The being approached us.

“Are you ready?” he asked. Every fiber of my being wanted to stay in this wonderful, supernatural place—whatever or wherever it was—yet I knew I could not. I was destined to go back.

“Yes,” I said.

Immediately I was pulled backward. I couldn’t see anything, but I felt like I was falling through a tunnel at the speed of light.

My body was a singular mass of pain. Every bone felt broken. My skin tingled as if pricked by a thousand tiny needles. My chest was heavy, and breathing felt like my lungs were on fire. I looked up to see doctors and nurses working furiously over me. One of the nurses noticed my eyes were open and jumped in surprise.

“He’s awake!” she said, then turned to me. “Welcome back.”

I tried to speak but there was a tube down my throat. I couldn’t breathe on my own. Another nurse saw my discomfort.

“I know it hurts,” he said, “but for now, your lungs need to heal. While you’re here, I need you to fight, Michael. You’ve got to fight like you’ve never fought before.”

I knew right then that what I’d experienced had been true. The lake, the cabin, the being, my grandparents. I had died, glimpsed something beyond this earthly life and returned. There was no other explanation. I was meant to live.

Later, I learned what happened after I lost consciousness in my friend’s living room. I was admitted to the hospital with the worst case of Covid-19 the medical staff had seen up to that point. I’d gone into cardiac arrest. My heart had stopped in the ambulance. The CPR it took to revive me was so intense, some of my ribs had been fractured. By the time I got to the hospital, I was in full organ failure. For all intents and purposes, I was dead.

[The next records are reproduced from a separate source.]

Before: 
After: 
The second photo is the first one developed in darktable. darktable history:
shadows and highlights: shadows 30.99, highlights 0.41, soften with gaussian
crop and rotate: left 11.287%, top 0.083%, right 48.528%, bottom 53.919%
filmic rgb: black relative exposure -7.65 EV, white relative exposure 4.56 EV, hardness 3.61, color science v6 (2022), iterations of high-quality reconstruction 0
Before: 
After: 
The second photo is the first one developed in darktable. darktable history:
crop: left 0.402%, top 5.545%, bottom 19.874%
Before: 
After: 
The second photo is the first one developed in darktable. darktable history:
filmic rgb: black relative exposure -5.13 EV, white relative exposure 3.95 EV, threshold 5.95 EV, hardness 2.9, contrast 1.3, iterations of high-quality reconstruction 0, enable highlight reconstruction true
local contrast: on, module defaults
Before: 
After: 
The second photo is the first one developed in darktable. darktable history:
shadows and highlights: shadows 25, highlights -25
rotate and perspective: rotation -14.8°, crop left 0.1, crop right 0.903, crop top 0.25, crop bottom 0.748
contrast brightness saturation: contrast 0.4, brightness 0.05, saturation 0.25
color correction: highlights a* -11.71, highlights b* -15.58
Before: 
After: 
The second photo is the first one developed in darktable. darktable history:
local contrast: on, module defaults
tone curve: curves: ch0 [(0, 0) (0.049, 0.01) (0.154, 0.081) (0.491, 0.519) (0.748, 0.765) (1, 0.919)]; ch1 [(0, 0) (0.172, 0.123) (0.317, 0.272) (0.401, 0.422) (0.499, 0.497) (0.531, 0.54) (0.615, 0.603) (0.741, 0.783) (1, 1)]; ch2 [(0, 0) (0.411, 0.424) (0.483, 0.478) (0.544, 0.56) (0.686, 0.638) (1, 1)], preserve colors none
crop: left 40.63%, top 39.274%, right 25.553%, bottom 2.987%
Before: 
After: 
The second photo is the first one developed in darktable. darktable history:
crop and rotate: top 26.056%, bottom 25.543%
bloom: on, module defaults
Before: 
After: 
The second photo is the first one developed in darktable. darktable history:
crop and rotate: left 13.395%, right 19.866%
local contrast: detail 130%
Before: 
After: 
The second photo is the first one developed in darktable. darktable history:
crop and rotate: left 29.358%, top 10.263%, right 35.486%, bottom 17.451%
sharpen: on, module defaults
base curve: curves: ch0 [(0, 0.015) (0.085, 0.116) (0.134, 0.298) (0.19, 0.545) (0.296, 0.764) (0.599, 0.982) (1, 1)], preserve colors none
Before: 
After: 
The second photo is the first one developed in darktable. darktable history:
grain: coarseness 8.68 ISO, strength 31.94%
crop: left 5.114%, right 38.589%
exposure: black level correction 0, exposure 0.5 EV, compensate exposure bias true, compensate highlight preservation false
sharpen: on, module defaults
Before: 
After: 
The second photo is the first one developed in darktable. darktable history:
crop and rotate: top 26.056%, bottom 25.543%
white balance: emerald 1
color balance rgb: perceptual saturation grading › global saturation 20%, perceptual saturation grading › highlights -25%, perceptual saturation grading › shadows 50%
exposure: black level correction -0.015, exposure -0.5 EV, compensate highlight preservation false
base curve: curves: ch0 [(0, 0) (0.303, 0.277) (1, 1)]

Even after I was revived, doctors initially estimated that I had only a 1 percent chance of surviving Covid. Against all odds, I made it. I was in the hospital for two months before I was finally strong enough to begin physical therapy. I had to relearn how to do basic things like sit up on my own, walk and talk. I honestly don’t think I would’ve been able to do it if I hadn’t had Grandma’s message to cling to. Fight, Michael. And the love in the tall being’s eyes. I drew on that pure energy, which I feel came from God.

Since nearly dying of Covid-19 in July 2020, I’ve made an almost complete recovery. When I started PT, my doctors warned that I’d likely need oxygen or dialysis for the rest of my life, but I don’t need either. And although my body is finally close to returning to where it was before I got sick, my soul is forever—and beautifully—transformed.